Later is the line that I love the most in the song because it embodies me being in a world where there is a devil and heaven and he’s gotten into my head and is responsible for the bad decisions in my life. I suppose- acting catholic again. The book part is especially real, I want to be an avid reader so badly, but it takes work for me to get into it and not feel like it’s homework. I’ve gotten better since writing this song, but it is a line I am proud of.
“Now Lucifer sleeps in my head
And he’s read all the books I said I would back then
And says ‘don’t waste your time, they’re just what you’d expect.
No, don’t waste your time, they’re just what you’d expect.
He says ‘I know a way around heaven’s gates’”
This is how I can cheat my way into the promised land, and get around the gates.
Pushing Daisies
I wrote the chorus first in this song, like I generally do. It was a tough one for me to build the verses because I like the chorus so much, I wanted to stay with that catchy melody. The chorus came into my head after talking with someone about that old show that I think only lasted one season, called Pushing Daisies. My dad and I loved that show, and we always said that it was before its time and would work now.

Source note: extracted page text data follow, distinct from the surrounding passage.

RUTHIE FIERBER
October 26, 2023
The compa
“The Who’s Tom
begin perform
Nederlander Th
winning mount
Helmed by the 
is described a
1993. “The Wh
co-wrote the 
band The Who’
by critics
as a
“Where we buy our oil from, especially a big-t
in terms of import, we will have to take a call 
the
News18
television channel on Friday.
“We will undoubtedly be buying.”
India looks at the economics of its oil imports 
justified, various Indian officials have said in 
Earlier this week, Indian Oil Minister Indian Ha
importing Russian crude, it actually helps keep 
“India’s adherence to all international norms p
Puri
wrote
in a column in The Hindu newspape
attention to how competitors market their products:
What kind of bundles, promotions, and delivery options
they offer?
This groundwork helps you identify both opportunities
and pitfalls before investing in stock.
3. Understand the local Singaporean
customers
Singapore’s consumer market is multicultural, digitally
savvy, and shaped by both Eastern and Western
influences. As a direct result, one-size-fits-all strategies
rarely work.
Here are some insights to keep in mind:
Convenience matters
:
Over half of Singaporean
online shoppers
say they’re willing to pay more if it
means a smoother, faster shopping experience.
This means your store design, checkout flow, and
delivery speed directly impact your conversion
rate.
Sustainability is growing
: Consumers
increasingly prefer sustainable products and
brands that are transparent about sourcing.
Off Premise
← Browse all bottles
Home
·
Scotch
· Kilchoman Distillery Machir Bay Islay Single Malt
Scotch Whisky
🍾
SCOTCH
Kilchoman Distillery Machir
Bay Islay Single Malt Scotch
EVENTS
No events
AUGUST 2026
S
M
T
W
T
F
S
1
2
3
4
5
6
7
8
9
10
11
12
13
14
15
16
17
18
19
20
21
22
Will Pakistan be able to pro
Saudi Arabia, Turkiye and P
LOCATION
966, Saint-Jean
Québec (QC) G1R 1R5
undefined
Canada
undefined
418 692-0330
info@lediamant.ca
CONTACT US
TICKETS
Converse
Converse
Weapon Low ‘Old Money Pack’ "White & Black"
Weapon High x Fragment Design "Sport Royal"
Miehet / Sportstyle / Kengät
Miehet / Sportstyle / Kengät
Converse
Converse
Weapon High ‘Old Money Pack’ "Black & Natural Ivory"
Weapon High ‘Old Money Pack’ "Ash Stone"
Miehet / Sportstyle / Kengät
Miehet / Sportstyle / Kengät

“We’ll be pushing daisies, or disintegrating
In the backyard, slow
But I’ll be laying next to you
Like I always was”
The verses are stories made up of different feelings. Beginning with a lovely dream-like scenario of dancing and joking on the beach and going into the sea fully-clothed because who cares and we are in this moment together. Our clothes get covered in salt-water and sand- a little shell stuck to the elbow of my shirt, the sunset just far enough to where we can’t see very well anymore.
“I think the tide runs high tonight,
Let’s swim while we still can
You made a mess of your mother’s dress
When we crossed from sea to sand
One day you’ll find that between the lines,
The colors seem to shine less bright
And every time that you pray at night,
Your wishes don’t appear in sight”
So I revert back to lack of conformity and religion, so what?
Lovely
Originally the album title, our closer for our shows for the last year of playing shows, probably. A song I cry to while I’m singing, or walk out into the crowd and grab Dylan Grantham by his jacket and sing the hook, or drop to the ground while singing and knock half of the band’s power outlets out of place and lose the bass and lights.
I told Tanner when I began writing a new album that I was working on a new concept for me. I’ve always written about my trauma. On this record, I wanted to write something positive. I called it ‘writing for later.’ I may not feel this way, or even be able to yet, but I chose to believe that it can be better.
I begin, yet again, with unrequited love. However, the line stayed because months after I wrote it, I went down to Bowling Green for a show and saw that the Ohio sign was changed to “Ohio: Find It Here” - I couldn’t help but laugh at yet another coincidence on this record.